Catatan: Artikel ini merupakan opini pribadi penulis dan tidak mewakili pandangan Redaksi CNNIndonesia.com
Jakarta, CNN Indonesia —
Untuk saat ini, sebaiknya mari kita bersepakat bahwa PDIP akan berada di luar –jika tak mau disebut oposisi– pada pemerintahan Prabu Subianto dan Wakil Presiden Gibran Rakabuming.
Meski sejumlah politikus PDIP, bahkan termasuk Puan Maharani, mengaku akan mendukung pemerintahan ke depan, serta Sekjen PDIP Hasto Kristiyanto telah mengucapkan selamat usai Prabowo-Gibran resmi dilantik, faktanya pernyataan itu belum keluar langsung dari mulut Ketua Umum PDIP MegawatiSoekarnoputri.
Kedua, sikap resmi PDIP untuk berada di luar atau oposisi maupun bergabung dengan pemerintahan, sebetulnya hanya akan dianggap resmi jika disampaikan Megawati. Sementara hingga saat ini, Megawati nampaknya bergeming merespons dinamika yang ada.
Dengan fakta itu, ditambah pertemuan Megawati dengan Prabowo belum terjadi, sebaiknya kita bersepakat Partai Banteng Moncong Putih secara secara de facto akan beroposisi pada pemerintahan Prabowo-Gibran.
Belum lagi tak ada nama kader PDIP di kabinet yang dilantik Prabowo. Sejumlah nama yang sempat beredar sebelumnya, seperti Azwar Anas dan Bendahara Umum Olly Dondokambey kini juga mulai menghilang dari perbincangan publik.

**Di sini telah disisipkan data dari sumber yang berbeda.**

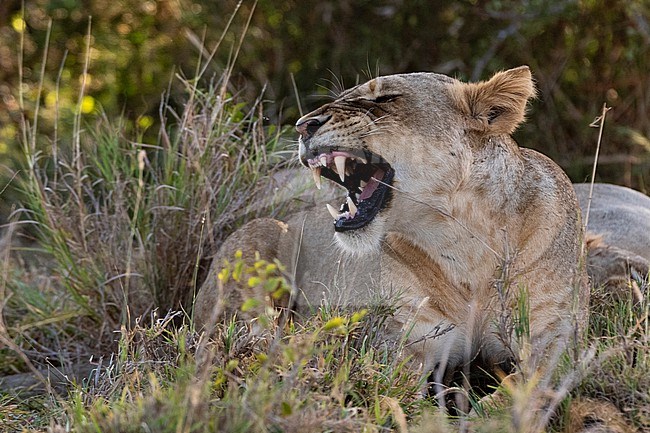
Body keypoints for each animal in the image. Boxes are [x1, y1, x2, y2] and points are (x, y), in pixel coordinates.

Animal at [194, 66, 588, 384]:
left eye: (383, 98)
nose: (303, 126)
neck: (467, 244)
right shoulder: (396, 345)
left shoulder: (555, 340)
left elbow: (521, 394)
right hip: (257, 242)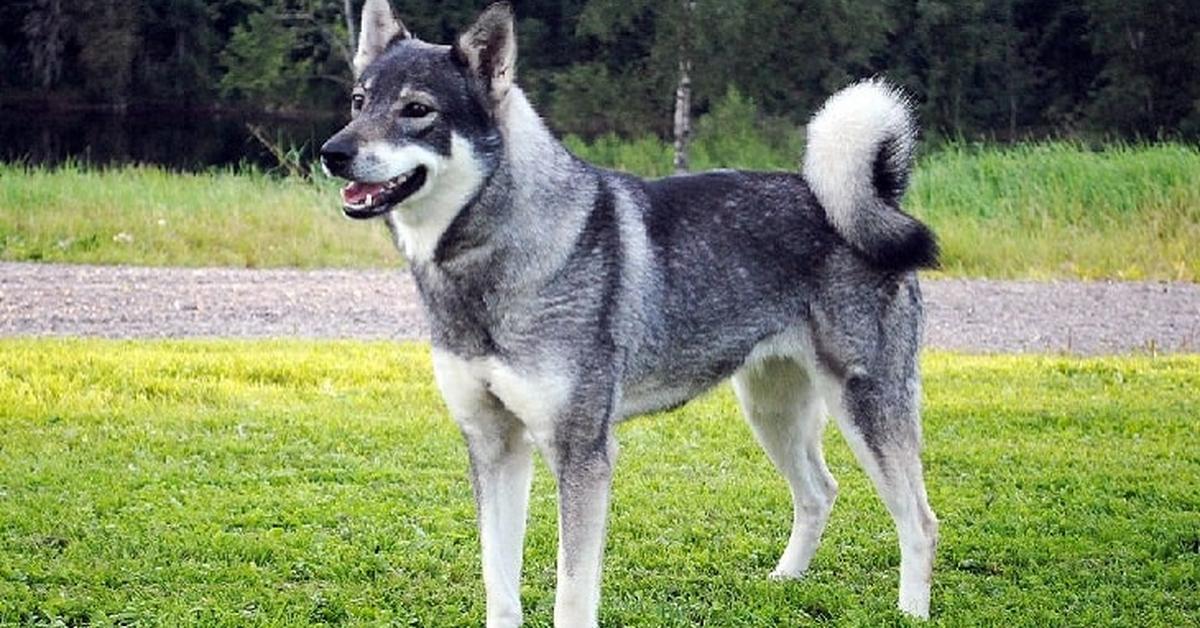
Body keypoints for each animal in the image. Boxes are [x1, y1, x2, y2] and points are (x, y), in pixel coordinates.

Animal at [324, 1, 940, 624]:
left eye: (417, 110)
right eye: (358, 101)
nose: (332, 153)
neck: (494, 261)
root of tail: (874, 202)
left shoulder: (582, 456)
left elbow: (572, 593)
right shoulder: (495, 448)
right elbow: (499, 585)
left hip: (866, 408)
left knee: (919, 521)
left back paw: (910, 610)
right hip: (772, 410)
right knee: (820, 492)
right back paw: (784, 579)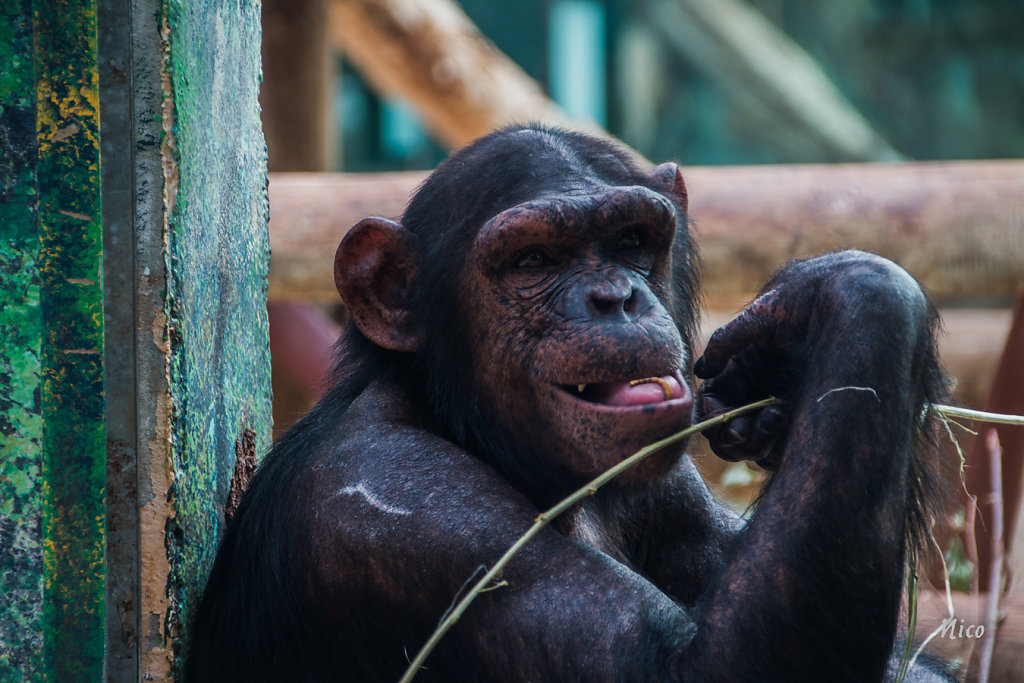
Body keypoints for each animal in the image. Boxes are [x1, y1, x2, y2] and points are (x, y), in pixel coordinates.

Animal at [186, 124, 950, 683]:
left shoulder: (668, 487)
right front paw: (843, 286)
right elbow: (692, 666)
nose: (616, 298)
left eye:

Lalu bagaimana dengan Budi Gunawan?
BG memang pernah menjadi ajudan Megawati saat menjadi Presiden, serta menjabat Mega menjadi Kapolri pada tahun 2015. Kini, mantan Kepala Badan Intelijen Negara (BIN) itu resmi mendapat posisi baru sebagai Menko Politik dan Keamanan (Menko Polkam) di kabinet Prabowo.
Namun, baik Hasto maupun Puan telah menegaskan BG bukan kader partai sehingga daftar namanya di Kabinet Merah Putih Prabowo murni mewakili kelompok profesional.
“Pak BG masuk ke kalangan profesional,” kata Puan usai pelantikan Prabowo-Gibran di kompleks parlemen, Jakarta, Minggu (20/10).
Dejavu Megawati
Sikap bergeming Megawati pada pemerintahan baru kali ini sepertinya akan mengulang kembali sejarah PDIP menjadi oposisi oposisi pada pemerintahan SBY-Jusuf Kalla periode 2004-2009. Saat itu, pada periode pertama SBY, PDIP terkenal menjadi satu-satunya partai di parlemen yang mendeklarasikan diri sebagai oposisi.
Di parlemen, jumlah 109 kursi PDIP (19,8 persen), yang berada di urutan kedua terbanyak di bawah Golkar, berhadapan dengan sembilan fraksi lainnya yang memegang total 441 kursi (80,2 persen).
Mega menyatakan sikap resminya untuk beroposisi tepat pada perayaan ulang tahunnya ke-58 pada 23 Januari 2005, dan diresmikan lewat Kongres kedua partai pada 28 Maret-1 April 2005 di Bali. Dia pun melarang kader PDIP untuk masuk ke kabinet Indonesia Bersatu Jilid I.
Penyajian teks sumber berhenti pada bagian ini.